The Bank of Japan is supporting Japanese stocks and country-specific exchange traded funds, helping to cushion falls in the market, with speculators pointing to increased purchases in domestic ETFs on the dip.

Over the past three months, the iShares MSCI Japan ETF (NYSEArca: EWJ) has gained 7.0%. Meanwhile, yen-hedged Japan ETFs, WisdomTree Japan Hedged Equity Fund (NYSEArca: DXJ) and db X-trackers MSCI Japan Hedged Equity Fund (NYSEArca: DBJP), increased 7.8% and 8.0%, respectively.

The Bank of Japan is purchasing ETFs that track the Nikkei Stock Average and the broader Topix index as part of its massive purchasing program to support the economy, reports Megumi Fujikawa for the Wall Street Journal.

Over the first six business days of August, the central bank acquired ¥92.4 billion, or $904.2 million, in domestic stock ETFs, the longest and largest consecutive buying streak since it started purchasing ETFs in December 2010.

“The record amount of ETF buying seen by the Bank of Japan—combined with a hefty rise in the GPIF’s stock allocation—not only serves to hold up the floor for the equities market, it also goes a long way to keeping public support levels for (Prime Minister Shinzo Abe ) respectable,” Norihiro Fujito, senior investment strategist at Mitsubishi UFJ Morgan Stanley Securities, said in the article.

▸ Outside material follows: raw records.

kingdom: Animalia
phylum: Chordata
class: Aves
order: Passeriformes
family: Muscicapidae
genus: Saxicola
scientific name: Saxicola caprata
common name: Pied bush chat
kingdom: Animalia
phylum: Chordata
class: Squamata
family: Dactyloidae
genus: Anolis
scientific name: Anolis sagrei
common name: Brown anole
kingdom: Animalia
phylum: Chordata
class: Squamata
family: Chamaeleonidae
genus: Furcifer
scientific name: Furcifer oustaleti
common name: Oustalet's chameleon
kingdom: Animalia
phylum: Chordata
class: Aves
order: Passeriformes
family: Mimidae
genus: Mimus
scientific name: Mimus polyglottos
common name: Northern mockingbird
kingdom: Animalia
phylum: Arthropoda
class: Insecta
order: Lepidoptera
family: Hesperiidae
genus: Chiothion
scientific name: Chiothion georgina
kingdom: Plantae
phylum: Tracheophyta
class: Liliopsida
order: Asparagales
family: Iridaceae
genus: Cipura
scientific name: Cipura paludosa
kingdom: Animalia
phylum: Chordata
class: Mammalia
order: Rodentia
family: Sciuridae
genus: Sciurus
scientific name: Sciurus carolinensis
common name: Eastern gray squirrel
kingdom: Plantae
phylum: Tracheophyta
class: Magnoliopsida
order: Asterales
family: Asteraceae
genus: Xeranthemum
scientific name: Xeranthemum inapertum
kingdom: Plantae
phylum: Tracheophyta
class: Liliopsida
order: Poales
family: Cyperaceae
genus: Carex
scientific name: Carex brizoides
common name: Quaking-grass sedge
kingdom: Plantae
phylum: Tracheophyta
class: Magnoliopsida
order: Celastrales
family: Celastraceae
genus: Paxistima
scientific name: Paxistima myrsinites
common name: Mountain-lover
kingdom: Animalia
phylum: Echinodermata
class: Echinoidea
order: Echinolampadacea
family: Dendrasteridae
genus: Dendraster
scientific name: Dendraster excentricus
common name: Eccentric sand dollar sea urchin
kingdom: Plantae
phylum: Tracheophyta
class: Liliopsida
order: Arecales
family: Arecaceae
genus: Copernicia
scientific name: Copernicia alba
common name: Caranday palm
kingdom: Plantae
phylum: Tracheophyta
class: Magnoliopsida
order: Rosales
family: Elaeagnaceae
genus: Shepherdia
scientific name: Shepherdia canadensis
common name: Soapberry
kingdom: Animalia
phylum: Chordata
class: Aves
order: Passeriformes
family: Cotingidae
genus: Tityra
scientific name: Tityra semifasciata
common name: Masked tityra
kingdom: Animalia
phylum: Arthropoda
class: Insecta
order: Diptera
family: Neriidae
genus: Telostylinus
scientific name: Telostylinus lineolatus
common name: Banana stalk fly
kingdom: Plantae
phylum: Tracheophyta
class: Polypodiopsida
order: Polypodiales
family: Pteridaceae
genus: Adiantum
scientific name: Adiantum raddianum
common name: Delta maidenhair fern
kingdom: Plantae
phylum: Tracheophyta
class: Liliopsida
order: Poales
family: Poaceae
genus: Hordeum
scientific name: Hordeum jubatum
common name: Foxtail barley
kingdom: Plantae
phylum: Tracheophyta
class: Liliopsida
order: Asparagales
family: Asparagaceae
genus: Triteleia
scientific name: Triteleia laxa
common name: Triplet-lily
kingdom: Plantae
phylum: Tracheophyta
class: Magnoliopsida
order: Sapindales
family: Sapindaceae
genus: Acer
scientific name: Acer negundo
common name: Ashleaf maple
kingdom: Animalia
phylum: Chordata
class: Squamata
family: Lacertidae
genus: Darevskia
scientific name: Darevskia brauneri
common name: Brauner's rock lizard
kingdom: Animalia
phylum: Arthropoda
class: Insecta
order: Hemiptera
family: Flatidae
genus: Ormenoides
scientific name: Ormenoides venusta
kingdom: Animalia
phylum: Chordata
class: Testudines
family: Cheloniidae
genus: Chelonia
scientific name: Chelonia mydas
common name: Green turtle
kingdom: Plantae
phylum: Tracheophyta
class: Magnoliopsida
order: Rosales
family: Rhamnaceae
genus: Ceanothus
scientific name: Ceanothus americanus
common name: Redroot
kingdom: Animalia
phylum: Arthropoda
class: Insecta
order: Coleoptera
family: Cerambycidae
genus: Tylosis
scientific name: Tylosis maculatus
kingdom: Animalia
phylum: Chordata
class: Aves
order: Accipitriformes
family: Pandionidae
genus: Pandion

Traders have been speculating that the central bank is acquiring ETFs when the Nikkei and Topix dip. Specifically, many believe the BOJ is following a so-called “1% rule” by traders where the central bank acquires ETFs after the Topix index dips 1% in the morning session. The BOJ does not disclose when or why it purchases assets.

The BOJ has stated that it will increase ETF holdings to ¥3.5 trillion by the end of this year, and it held about ¥3.122 trillion as of Aug. 10.